Watson, Ferguson and Company is the longest running printing company in Queensland, Australia. It was established by John Watson and James Ferguson in the mid nineteenth century as a firm specialising in book selling, stationery manufacturing, lithography and printing. In 1890 it was the manufacturer of one of the world's smallest dictionaries. The company's second premises in Queen Street, Brisbane, was part of a row of buildings designed by Richard Gailey which include the Queensland Heritage Register listed Palings Building. Throughout the first part of the twentieth century, the company was the oldest operating business in Queen Street.

==John Watson==
John Watson was born near Glasgow, Scotland around 1830 and, at the age of sixteen, left for Indiana in the United States of America, prior to arriving in New South Wales, Australia, in pursuit of gold. He eventually settled in Brisbane around 1859 where he operated a successful photographic studio until 1873. John Watson and his wife, Elizabeth Selim, died when the RMS Quetta was wrecked on the Far North Queensland coast in 1890.

The Watsons had no children and certain conditions were in place in James Watson's will dependent on who survived the other. As the Watsons were seen falling into the water within sixty seconds of one another, it was difficult to determine who had predeceased each other in the wreck, and the courts became involved in establishing survivorship and determining who were the beneficiaries of estate. The estate included the partnership property of Watson, Ferguson and Co.

==James Ferguson==
James Ferguson was born in Ardentallan, Oban, Scotland on July 26, 1839. He arrived in Australia on board 'The Great Britain', one of the earliest steamships travelling between the United Kingdom and Australia. After spending some time in Sydney, in 1870 he arrived in Brisbane to manage the printing business started by William Gowans in 1868. After William Gowan's death, James Ferguson took over the business, and renamed it Ferguson and Company. James Ferguson died on 24 April 1926.

==History (1871–1930)==
In 1871 John Watson and James Ferguson went into partnership, renamed the business Watson, Ferguson and Company and significantly expanded the business at 69 Queen Street. Watson had experience as a printer and engineer while Ferguson had experience as a bookseller and stationer.

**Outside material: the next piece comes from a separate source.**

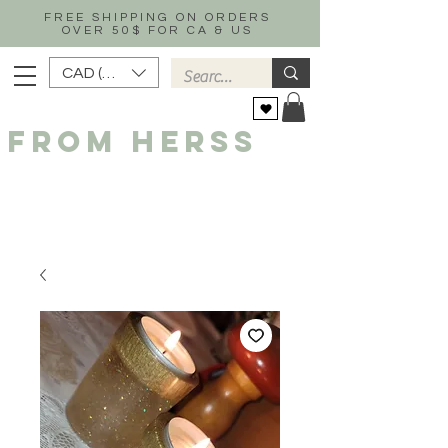
FREE SHIPPING ON ORDERS
OVER 50$ FOR CA & US
CAD (C$)
FROM HERSS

In 1882, the company built a four-storey building designed by Richard Gailey on the site of the original Supreme Court and Parliament House buildings and opposite the site of the company's first store at 69 Queen Street. The basement contained the printing and store while the upper storeys contained retail space, a wholesale area, office space and an area for artists engaged in engraving and illumination to work. When John and Elizabeth Watson died in 1890, James Ferguson became the sole principal.

In 1909, Watson and Ferguson commenced offering subscription and circulating library services from their Queen Street premises and, during the holiday season, at Southport and merged their business into a limited liability concern. In 1914, the business built a large printery and bookbinding factory on the corner of Glenelg and Stanley Streets with the assistance of the Municipality of South Brisbane. In 1919, the company expanded their business to include a cabinet making section to manufacture office furniture.

Following the death of James Ferguson in 1926, his son Eric Abbott, took over as joint manager. In 1930, the company was listed on the Australian Stock Exchange.